Sheppard looks down, too. The fingers he's folding around McKay's warm palm are picking up a cautiously happy salmon pink glow. It is suggested to him, somewhere in some running process in his brain, that McKay's temperature is slightly elevated. After a while, though, this is ignored as an acceptable deviation. "It's only just coming back online. And once more I'm reminded that there is such a thing as too much information."

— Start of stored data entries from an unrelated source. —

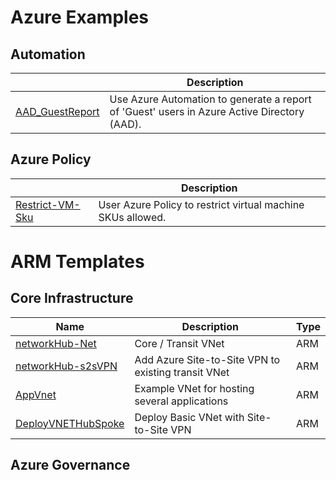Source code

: # Azure Examples



## Automation
||Description|
| --- | --- |
| [AAD_GuestReport] | Use Azure Automation to generate a report of 'Guest' users in Azure Active Directory (AAD).

## Azure Policy
||Description|
| --- | --- | 
| [Restrict-VM-Sku] | User Azure Policy to restrict virtual machine SKUs allowed. 

# ARM Templates

## Core Infrastructure 
|Name|Description|Type|
| --- | --- | --- |
| [networkHub-Net] | Core / Transit VNet | ARM
| [networkHub-s2sVPN] | Add Azure Site-to-Site VPN to existing transit VNet | ARM
| [AppVnet] | Example VNet for hosting several applications | ARM
| [DeployVNETHubSpoke] | Deploy Basic VNet with Site-to-Site VPN | ARM

## Azure Governance



[AAD_GuestReport]:/Automation/aad-guest-report

[Restrict-VM-Sku]:/Policy/restrict-vm-sku

[networkHub-Net]:/Templates/001-networkHub-Net
[networkHub-s2sVPN]:/Templates/002-networkHub-s2sVPN
[AppVnet]:/Templates/003-App-Vnet
[DeployVNETHubSpoke]:/Templates/VPN-hubSpoke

"No, there isn't," McKay says with some heat. "That's just something ignorant idiots came up with to excuse themselves."

Sheppard shrugs.

"Don't give me that stoic crap," McKay says, pulling his hand out of Sheppard's grip. "You would have been a complete wreck if you'd lost it."

"You would have done the same for me," Sheppard says. Not even the Arm can be sure about that, though.

"I'd like to think I would," McKay says. "But of course I would have found a way to repair it, you do realize."

"I thought it was equivalent to reloading a ZPM?"

"That's something I need to do, too, so all the better." He's gingerly pulling needles out of his arm, wincing and hissing. "When did you disconnect the..." He waves his hand in a vague circle. "Uh, when did you disconnect us?"

The incision on his arm has been neatly stitched up and wrapped. "A couple hours ago," Sheppard says, "when your brainwaves normalized."

The Arm has been returning slowly online since then, trickles of information percolating through his brain, small spikes of sensory surprises, like someone fumbling through a dark room for a light switch. He still feels a little hollowed out in places. "Your clothes are still here," he says.

McKay gives him a suspicious look, but it's brief, hardly more than a flicker. "Oh, good, good. I guess there's a crowd waiting breathlessly outside the door?"

"Yup."

"Ah, the welcome wagon. 'How was your coma, Dr McKay?' Oh, thanks, very restful, didn't feel a thing. Brain dead, you know how it is." He stops in the middle of the room, looking thoughtful. "Sometimes I forget to reflect on how consistently weird things are around here."

Sheppard stands up and uncricks his neck and shoulders. He's getting hungry, too. He ignores a helpful readout regarding blood sugar levels.

"Like this," McKay is saying, sidling up to him. "This is weird, how I can do this." His hand stops halfway between them. "Wait, I can do this, right?"

"You can do that," Sheppard says, but he doesn't wait for McKay, he leans in first.